Even with write amplification, all-flash array storage systems are generally much faster than HDD-based systems, but the optimum methods for getting the best performance out of a system are different. The latest all-flash storage systems are designed to minimize the impact of write amplification and garbage collection, but if you have write-intensive applications, you may want to do some testing on your own to determine the optimum configurations.
All-flash array storage advantages and applications
AFA storage can deliver massive improvements in storage performance -- including much higher IOPS, increased throughput and reduced latency -- while increasing the effective capacity of a system through inline compression and deduplication. It is important to understand how these work to know whether the applications in your data center will be able to get the most from an all-flash array storage system.
Some apps need IOPS, others need low latency and some need high throughput. For instance, server virtualization and VDI apps are generally most affected by IOPS, high-performance computing and databases are sensitive to latency, and video systems need high throughput. Being able to characterize your apps and their requirements will go a long way toward making the case for a new AFA storage system.
Testing and benchmarking applications, whether software-only products or appliances, can help find issues with your current systems as well as be used to create tests to see if an AFA system can handle the traffic. Bear in mind that you cannot eliminate bottlenecks, only move them. Increasing the performance of one part of the system will only expose the next choke point.
Applications that require more IOPS. Systems that execute many parallel operations typically require a large amount of IOPS. These include server virtualization and VDI, but also database systems with many simultaneous users, from search engines such as Google to e-commerce apps such as Amazon. While many all-flash array vendors advertise that their products can perform a million or more IOPS, these numbers are difficult to achieve in the real world. While a benchmark app can generate millions of small (2 kb) requests to get a higher number, real-world apps tend to use larger sizes (100 kb to megabytes) of requests.

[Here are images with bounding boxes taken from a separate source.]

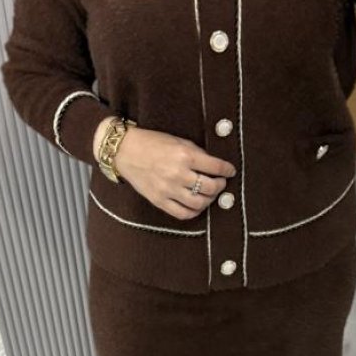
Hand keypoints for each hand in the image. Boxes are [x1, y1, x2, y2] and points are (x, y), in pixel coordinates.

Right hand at [111, 126, 236, 221]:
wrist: (125, 151)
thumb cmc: (152, 143)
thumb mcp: (178, 141)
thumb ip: (196, 153)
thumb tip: (214, 165)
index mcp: (185, 156)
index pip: (215, 166)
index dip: (227, 170)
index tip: (230, 171)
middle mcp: (178, 174)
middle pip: (210, 187)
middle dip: (220, 185)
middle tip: (220, 182)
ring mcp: (168, 190)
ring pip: (199, 203)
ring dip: (209, 200)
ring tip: (209, 194)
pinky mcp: (159, 201)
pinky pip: (183, 214)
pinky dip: (194, 212)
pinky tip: (197, 205)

This makes benchmarking an application and setting up a test bed problematic. A single all-flash SAN system with a couple of servers just won't cut it, even with 10 Gb or faster connections. Sometimes a better solution is to ask the vendor to provide customer contacts that have already implemented a system that uses the same applications as your organization, and to talk to their data center managers about issues they found when implementing AFA storage in an environment similar to yours.
Programs that are affected by latency. Applications that stack processing, passing data between nodes in a cluster, are particularly sensitive to latency issues. Because parts of the app are waiting for data from the previous part, any delays in processing or transmitting data can cause further delays downstream. High-performance computing systems, clustered databases, and real-time and streaming apps are all sensitive to latency. When testing, average or mean latency is more informative than minimum latency, but it is also important to look at maximum latencies. If there is one condition that produces latencies many times greater than the norm, it is worth investigating.

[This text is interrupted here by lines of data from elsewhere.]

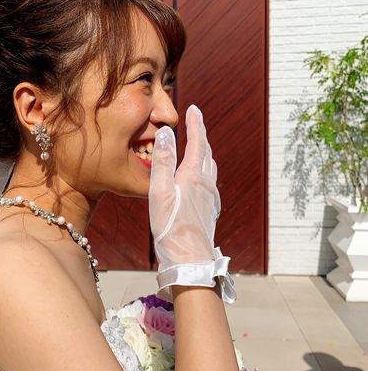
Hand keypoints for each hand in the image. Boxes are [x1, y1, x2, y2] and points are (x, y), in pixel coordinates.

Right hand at [149, 105, 235, 303]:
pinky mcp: (209, 210)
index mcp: (194, 175)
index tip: (194, 109)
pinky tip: (200, 179)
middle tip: (195, 123)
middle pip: (206, 153)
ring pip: (210, 167)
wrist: (189, 261)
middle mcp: (206, 184)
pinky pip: (210, 182)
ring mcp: (210, 198)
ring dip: (204, 152)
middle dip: (200, 135)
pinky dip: (204, 170)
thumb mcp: (160, 191)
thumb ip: (163, 161)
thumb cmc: (170, 227)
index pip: (197, 141)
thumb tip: (167, 133)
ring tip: (198, 146)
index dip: (195, 124)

Applications with high throughput needs. Applications that move around large amounts of data require high throughput. These applications include video processing for special effects, data analytics with big data sets such as seismic analysis and data mining. They all depend on sharing and processing volumes of data from hundreds of gigabytes to petabytes. Being able to move data around is crucial, and often requires large pipes (10 Gb to 100 Gb Ethernet, 16 Gbps or 32 Gbps Fibre Channel) and efficient data handling at the network stack layer, as well as deduplication and compression of data being transmitted over LAN or WAN connections.

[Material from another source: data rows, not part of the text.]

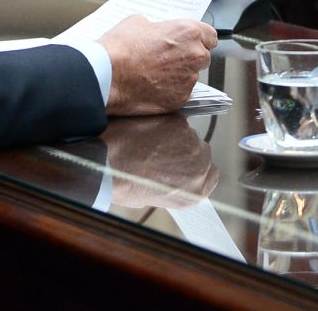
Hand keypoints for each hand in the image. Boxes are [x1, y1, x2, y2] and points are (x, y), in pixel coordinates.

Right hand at [100, 15, 217, 115]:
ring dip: (180, 74)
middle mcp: (194, 55)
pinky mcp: (180, 99)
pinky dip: (171, 90)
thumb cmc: (120, 48)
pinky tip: (153, 85)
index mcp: (188, 32)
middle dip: (189, 57)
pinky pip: (181, 92)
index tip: (193, 42)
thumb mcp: (137, 22)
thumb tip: (157, 32)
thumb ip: (157, 26)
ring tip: (156, 73)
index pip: (210, 35)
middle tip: (168, 58)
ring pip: (192, 76)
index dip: (200, 38)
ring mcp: (189, 80)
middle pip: (203, 56)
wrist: (108, 76)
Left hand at [100, 116, 219, 208]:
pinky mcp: (178, 122)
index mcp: (195, 192)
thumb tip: (168, 173)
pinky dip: (163, 122)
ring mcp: (191, 142)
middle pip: (201, 152)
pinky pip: (175, 120)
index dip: (195, 168)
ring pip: (187, 134)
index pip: (211, 175)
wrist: (106, 163)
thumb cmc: (123, 185)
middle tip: (161, 151)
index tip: (182, 164)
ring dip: (173, 135)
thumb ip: (171, 185)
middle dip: (184, 150)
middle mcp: (200, 168)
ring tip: (148, 141)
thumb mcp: (153, 197)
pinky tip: (144, 129)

As with the other I/O measurements, there are throughput issues that may not be readily apparent. For instance, moving from a 1 Gb to a 10 Gb Ethernet connection will produce higher throughput, but may also increase server utilization by 10 times or more. That can take a server that is running at 25% utilization to one that is running at 50% or more just to access data, which can cause crashes or logjams when network utilization spikes.
Making the case for all-flash array storage
Justifying an upgrade to AFA storage begins by collecting enough data to be able to say more than just that the network is slow. Data collection tools range from the logging functions built into Microsoft's Systems Management Server or System Center Configuration Manager, or VMware's vCenter, to specialized tools such as SolarWinds Storage Manager. These tools help pinpoint bottlenecks and characterize data performance. They also build historical trend data, showing, for example, that a system is growing at a rate that will cause problems in six months or a year. This data lets you proactively build a new storage tier by dealing with growth before it starts affecting application performance.
Multi-tier applications are complex, with many different servers passing data between them, so simply throwing hardware at a slow app may not help at all. It is necessary to isolate the real issues, find the root causes and then test the proposed solution before upgrading anything. Fortunately, the big AFA vendors will often make trial systems as well as expert systems engineers available in the pre-sales environment. Leveraging this kind of expertise can help a storage administrator prove to the financial gatekeepers that a new system is necessary and will benefit the organization.